Fantasy Football's Compelling Questions - RBs
By Jeff Tefertiller
June 7th, 2010

Once the weather turns hot, many situations seem to have more questions than answers. The offseason camps are just around the corner. NFL teams are looking to find the answers to the same questions fantasy footballers are asking. This is the second in a three-part series looking at the questions for different positions. Every year it seems the same, but there seems to be fewer primary ball carriers. This series will be written from a fantasy viewpoint and will look to help fantasy football owners get a jump on the competition. The last article addressed the quarterback position. This one will look at the running backs. We have so few answers and many questions. Below are some answers to the more compelling questions for the running back position.

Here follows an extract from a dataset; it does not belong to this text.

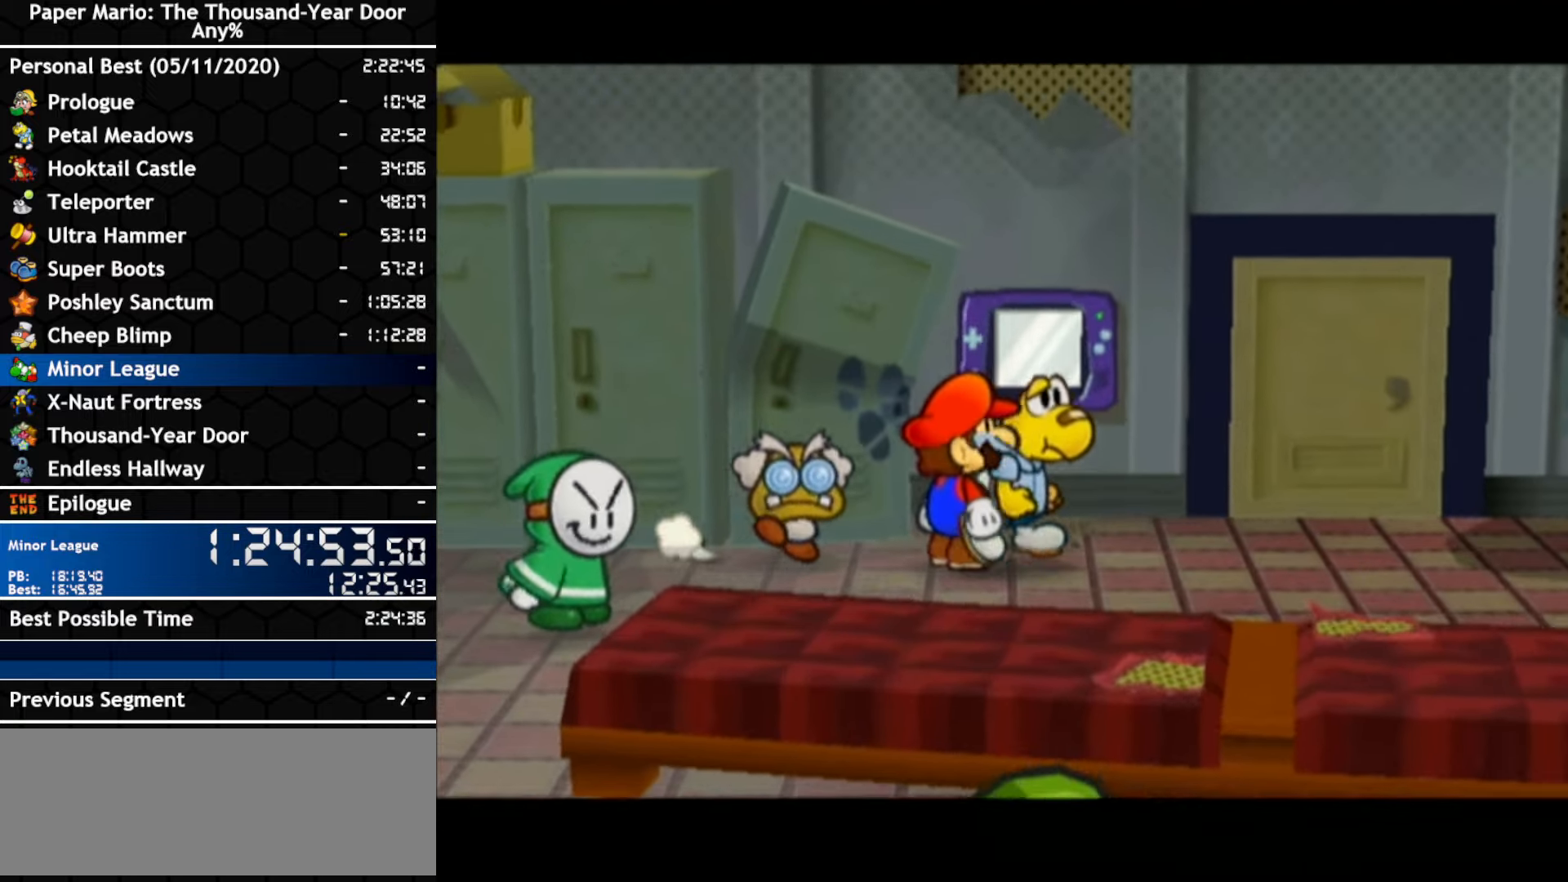
{"buttons": ["A"], "left_stick": "center", "right_stick": "center", "events": [[183, "A", "down"], [433, "A", "up"], [500, "A", "down"]]}
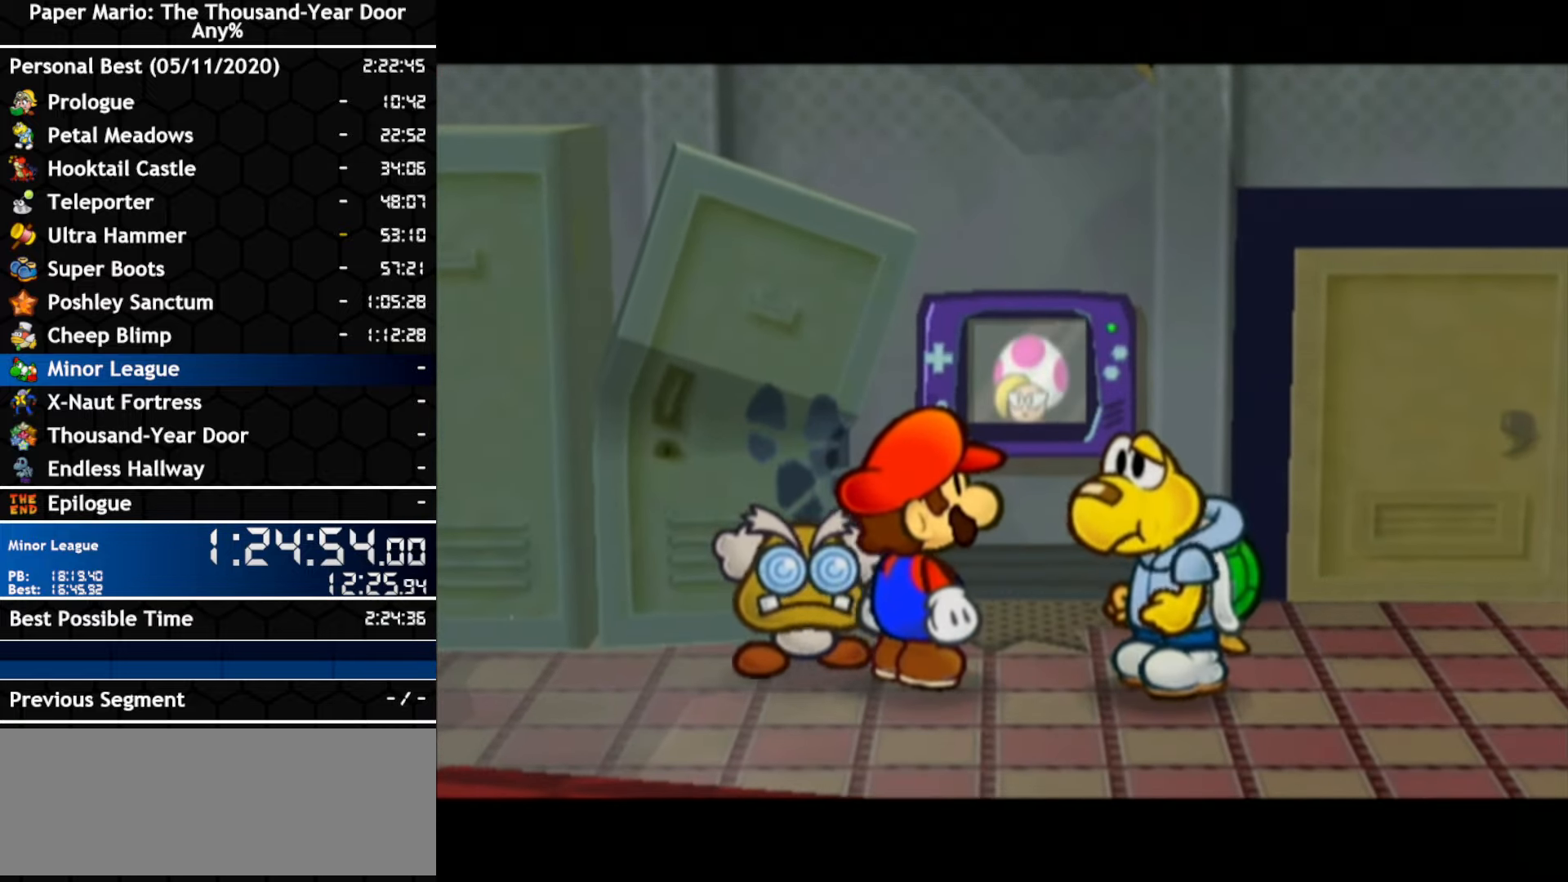
{"buttons": [], "left_stick": "center", "right_stick": "center", "events": [[150, "A", "up"], [216, "A", "down"], [283, "A", "up"], [283, "B", "down"], [350, "A", "down"], [350, "B", "up"], [416, "A", "up"], [416, "B", "down"], [466, "B", "up"]]}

12. Who will be the primary ball carrier in Cleveland? Jamal Lewis was on borrowed time. The Cleveland Browns had little in the backfield at the end of the season, other than Jerome Harrison. Harrison played great, leading the team on an unexpected winning streak. The Browns were looking to address the position in the draft and had their hand forced after Houston selected Auburn product Ben Tate. This made the Browns panic. They traded up to nab former Tennessee Volunteer Montario Hardesty. The way the draft went, it seemed as though Cleveland preferred Tate, but settled for Hardesty because he was the only back left they liked. Harrison and Hardesty will likely split time, with Harrison getting more receptions. He is a good receiver and Cleveland will often be playing from behind. The Browns will want to run the ball often. They have little in the passing game. In 2009, Harrison only started a handful of games, but still finished as RB24 with the strong finish. He is being drafted as RB28. Hardesty has an ADP of RB44. The Browns ran for almost 1,600 yards last season and will look to eclipse the 2,000 mark this year. Given the few very poor games from the Cleveland offense last season, it is remarkable that the team averaged 100 rushing yards per game. With Lewis now out of the picture, that total should rise to 125 yards per game. Both of the Browns running backs are good values at their respective ADPs. The pie is big enough for both to exceed expectations.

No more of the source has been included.